Other mass-testing situations have yielded similar results. The U.S. Navy tested all 4,800 crew members of the USS Theodore Roosevelt earlier this month after COVID-19 broke out there. The outbreak was more contained than it is in Ohio's prisons — 600 sailors tested positive. But of those, 60 percent have shown no symptoms.
“It has revealed a new dynamic of this virus," Defense Secretary Mark Esper said on NBC's TODAY show Thursday. "That it can be carried by normal, healthy people who have no idea whatsoever that they are carrying it.”
Mass testing of 397 residents of a Boston shelter for those experiencing homelessness had similar results, with almost all of the 146 residents who tested positive showing no symptoms. Another test at a shelter in Worcester, Massachusetts also saw a similar, very high level of asymptomatic confirmed cases.

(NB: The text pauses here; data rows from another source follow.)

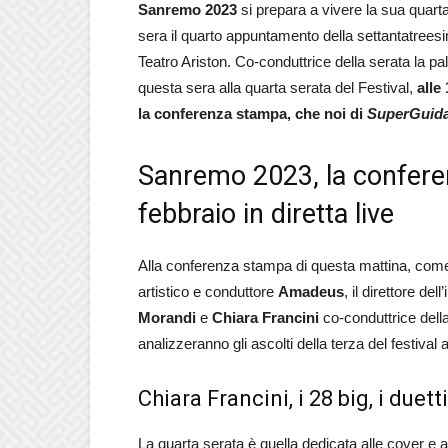
Sanremo
2023
si prepara a vivere la sua quart
sera il quarto appuntamento della settantatreesi
Teatro Ariston. Co-conduttrice della serata la pall
questa sera alla quarta serata del Festival,
alle
la conferenza stampa, che noi di
SuperGuid
Sanremo 2023, la confere
febbraio in diretta live
Alla conferenza stampa di questa mattina, come a
artistico e conduttore
Amadeus
, il direttore de
Morandi
e
Chiara Francini
co-conduttrice della
analizzeranno gli ascolti della terza del festival 
Chiara Francini, i 28 big, i duetti
La quarta serata è quella dedicata alle cover e a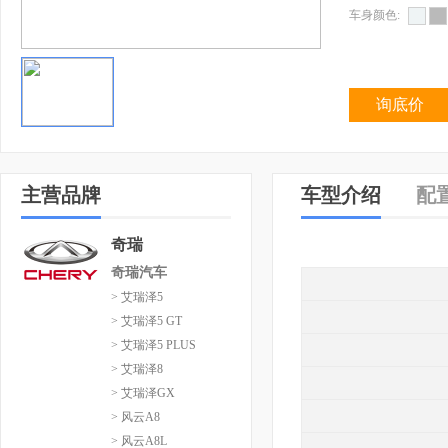
车身颜色:
询底价
主营品牌
车型介绍
配
奇瑞
奇瑞汽车
> 艾瑞泽5
> 艾瑞泽5 GT
> 艾瑞泽5 PLUS
> 艾瑞泽8
> 艾瑞泽GX
> 风云A8
> 风云A8L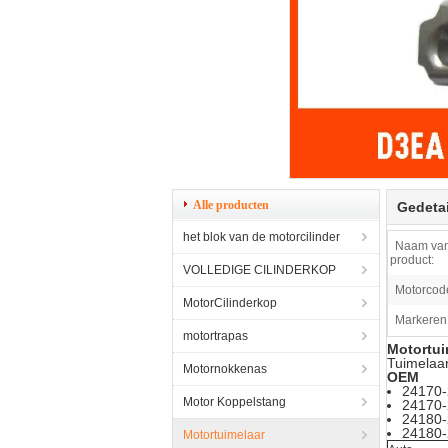
Alle producten
Gedetai
het blok van de motorcilinder
Naam van
product:
VOLLEDIGE CILINDERKOP
Motorcod
MotorCilinderkop
Markeren
motortrapas
Motortu
Tuimelaa
Motornokkenas
OEM
24170-
Motor Koppelstang
24170
24180-
24180
Motortuimelaar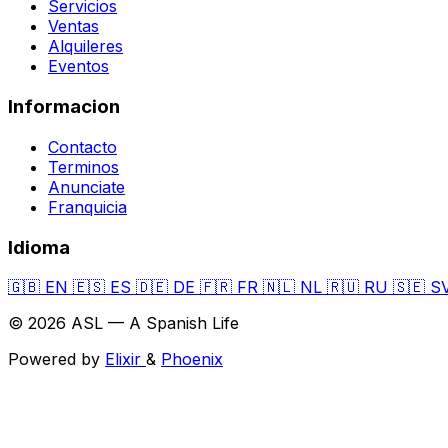
Servicios
Ventas
Alquileres
Eventos
Informacion
Contacto
Terminos
Anunciate
Franquicia
Idioma
🇬🇧
EN
🇪🇸
ES
🇩🇪
DE
🇫🇷
FR
🇳🇱
NL
🇷🇺
RU
🇸🇪
S
© 2026 ASL — A Spanish Life
Powered by
Elixir
&
Phoenix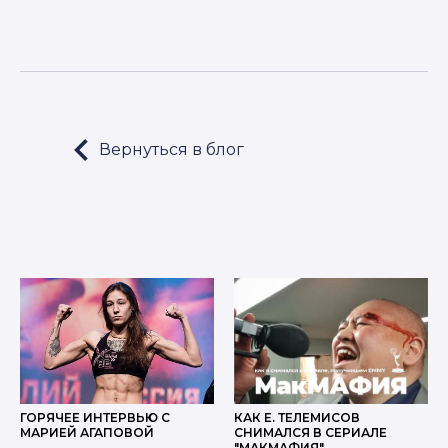
Вернуться в блог
LET'S GO!
ГОРЯЧЕЕ ИНТЕРВЬЮ С
КАК Е. ТЕЛЕМИСОВ
МАРИЕЙ АГАПОВОЙ
СНИМАЛСЯ В СЕРИАЛЕ
"МАКМАФИЯ"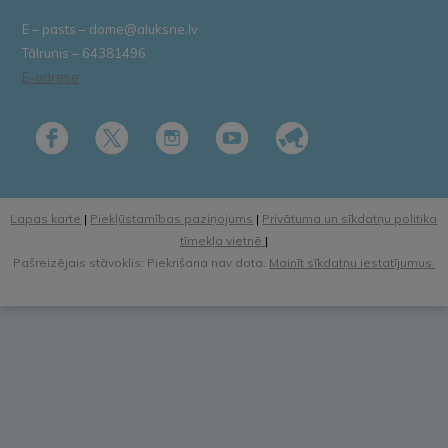
E – pasts – dome@aluksne.lv
Tālrunis – 64381496
E-adrese
Lapas karte
|
Piekļūstamības paziņojums
|
Privātuma un sīkdatņu politika
tīmekļa vietnē
|
Pašreizējais stāvoklis: Piekrišana nav dota.
Mainīt sīkdatņu iestatījumus.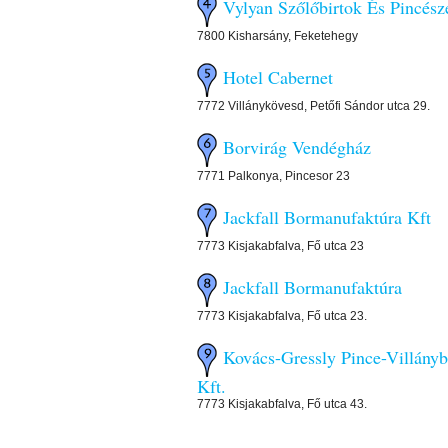
Vylyan Szőlőbirtok És Pincész
7800 Kisharsány, Feketehegy
Hotel Cabernet
7772 Villánykövesd, Petőfi Sándor utca 29.
Borvirág Vendégház
7771 Palkonya, Pincesor 23
Jackfall Bormanufaktúra Kft
7773 Kisjakabfalva, Fő utca 23
Jackfall Bormanufaktúra
7773 Kisjakabfalva, Fő utca 23.
Kovács-Gressly Pince-Villányb
Kft.
7773 Kisjakabfalva, Fő utca 43.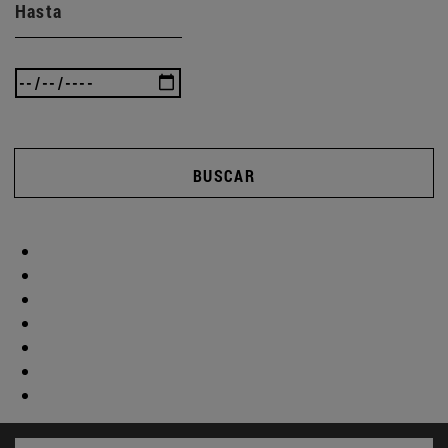
Hasta
BUSCAR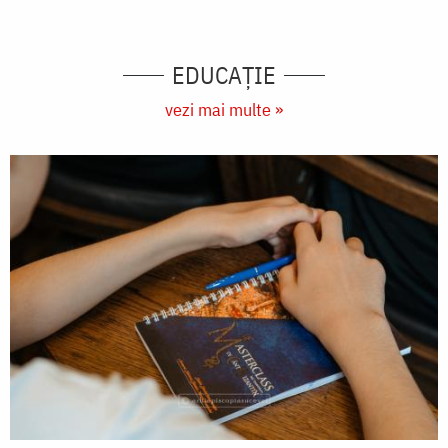
EDUCAŢIE
vezi mai multe »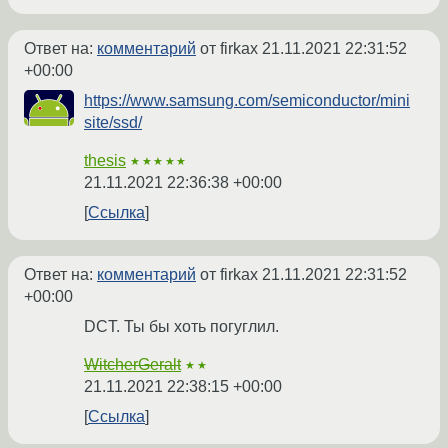
Ответ на:
комментарий
от firkax
21.11.2021 22:31:52
+00:00
https://www.samsung.com/semiconductor/mini
site/ssd/
thesis
★★★★★
21.11.2021 22:36:38 +00:00
Ссылка
Ответ на:
комментарий
от firkax
21.11.2021 22:31:52
+00:00
DCT. Ты бы хоть погуглил.
WitcherGeralt
★★
21.11.2021 22:38:15 +00:00
Ссылка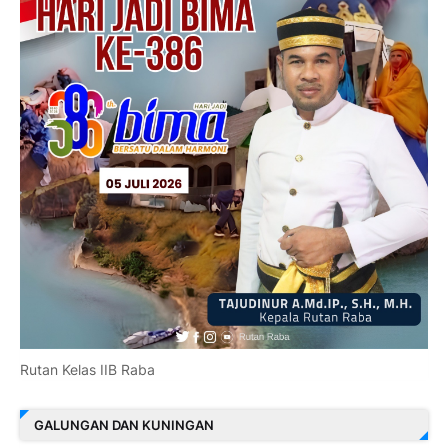
Rutan Kelas IIB Raba
GALUNGAN DAN KUNINGAN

If those patterns hold true, they're a double-edged sword. They suggest that the virus is potentially harmless for many people. But they also show that transmission of the virus from healthy individuals to much more vulnerable people may be much harder to control, especially given the limited availability of testing in the U.S.
The United States currently has the most confirmed cases — more than 751,000 — and deaths — more than 36,000 — of any country on the globe.
There are some caveats, as with everything related to COVID-19. The tests being used aren't always consistently accurate and can result in false positives and false negatives. And most of the instances mentioned above occurred among very specific populations — prison inmates, sailors, residents at a shelter. It's unclear if the populous at large would see similar rates of asymptomatic carriers of the coronavirus.
Still, the prospect that half or more of the people who contract the coronavirus wouldn't know they have it without testing is sobering. Health officials say it underscores the importance of what they do know for sure — that staying home whenever possible, wearing masks and gloves, observing six feet of physical distance from others in public and washing your hands frequently are vital means of slowing the spread of the pandemic.